When an attribute has only a finite number of varieties like this, it’s called a qualitative trait. So shape—triangular or square—is a qualitative trait.
A qualitative trait may have more than two varieties. I could declare that each dot, as well as being either triangular or square, is either red, yellow, green or blue. In other words the dots have the trait color, and it comes in four varieties.
Let’s add another trait. This one is a quantitative trait: it can vary across a range. The obvious one is size. Let’s give each dot a size (defined by area) between one square inch and ten square inches. Size can be any number in that range. It might be 7.4908316 square inches, or pi square inches.

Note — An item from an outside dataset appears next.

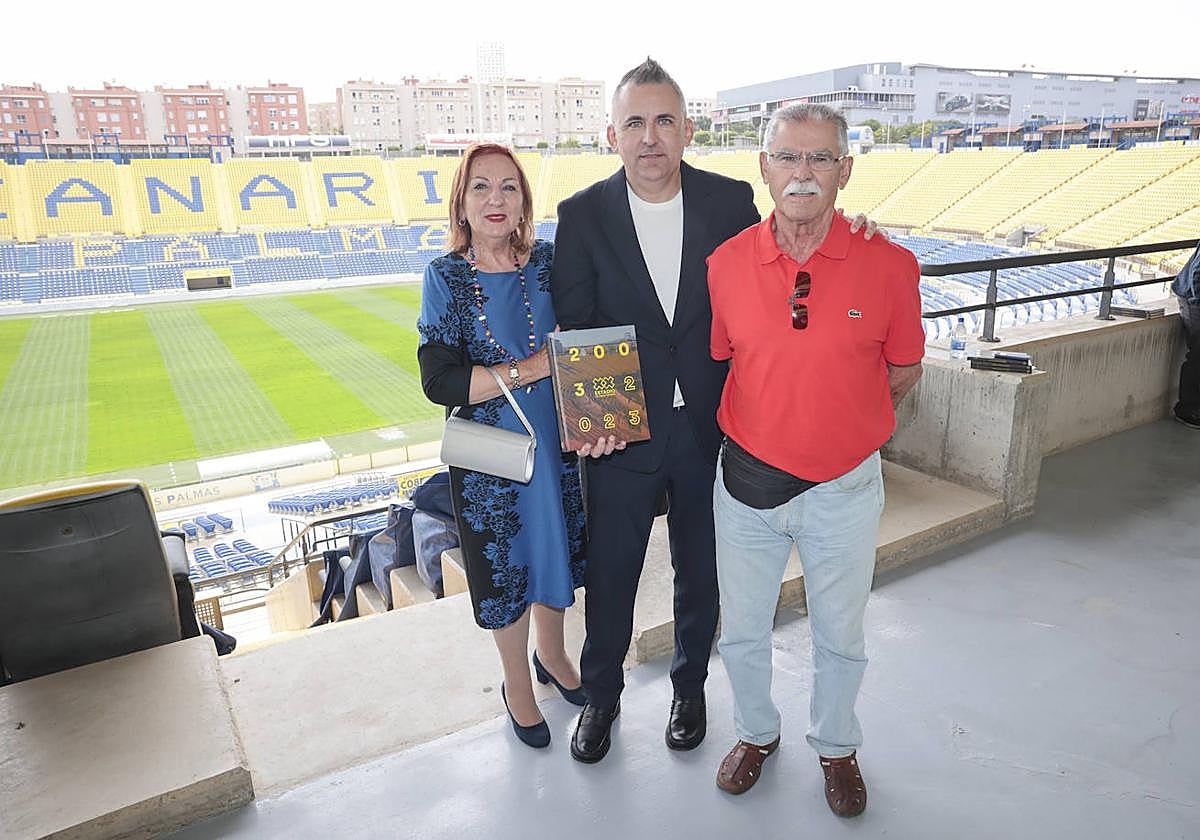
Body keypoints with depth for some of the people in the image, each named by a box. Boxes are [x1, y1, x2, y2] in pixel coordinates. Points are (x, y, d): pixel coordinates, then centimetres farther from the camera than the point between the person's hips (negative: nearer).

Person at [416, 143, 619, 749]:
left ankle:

I’ll add a second quantitative trait for symmetry. Suppose that each dot emits a pure note when touched, a pitch, between 256 Hz and 880 Hz—from Middle C to A above the treble staff, more or less. Again, the pitch might be any number in that range. It’s another quantitative trait.
Now every one of my dots has four traits: two qualitative (shape and color), two quantitative (size and pitch).
For purposes of some inquiry I’m undertaking, I might divide up my population on one trait. I might, for example, be interested in the shape division, treating triangles and squares as different sub-populations. Sometimes this is useful, but it’s not very interesting (except apparently to Jared Diamond.)
Things get interesting when I notice patterns among the traits. I might notice that most, or even all, of the square dots are blue or yellow; or that big red or blue triangular dots, with few exceptions, emit higher notes than small yellow or green square ones. Certain traits may seem to “travel together.”
If the population is small, these patterns are likely just random. If the population is in millions, though, and blue triangles are 50 percent bigger, on average, than yellow squares, and emit lower pitches, that’s a significant pattern. There is structure in my population.
At that point my scientific curiosity, if I have any, is awakened. What’s the underlying reason for that pattern? What causes it? Why are traits “traveling together” like that?
I speculate, and discuss my speculations with colleagues. I form hypotheses and test them by further observation or experiment. I try to untangle correlation and causation. I publish my results, and hope others will be able to duplicate them. I do science.
Or if I am a seasoned science journalist I might go round among researchers in the field, read their papers, discuss their speculations and hypotheses, add a couple of my own, and publish a book …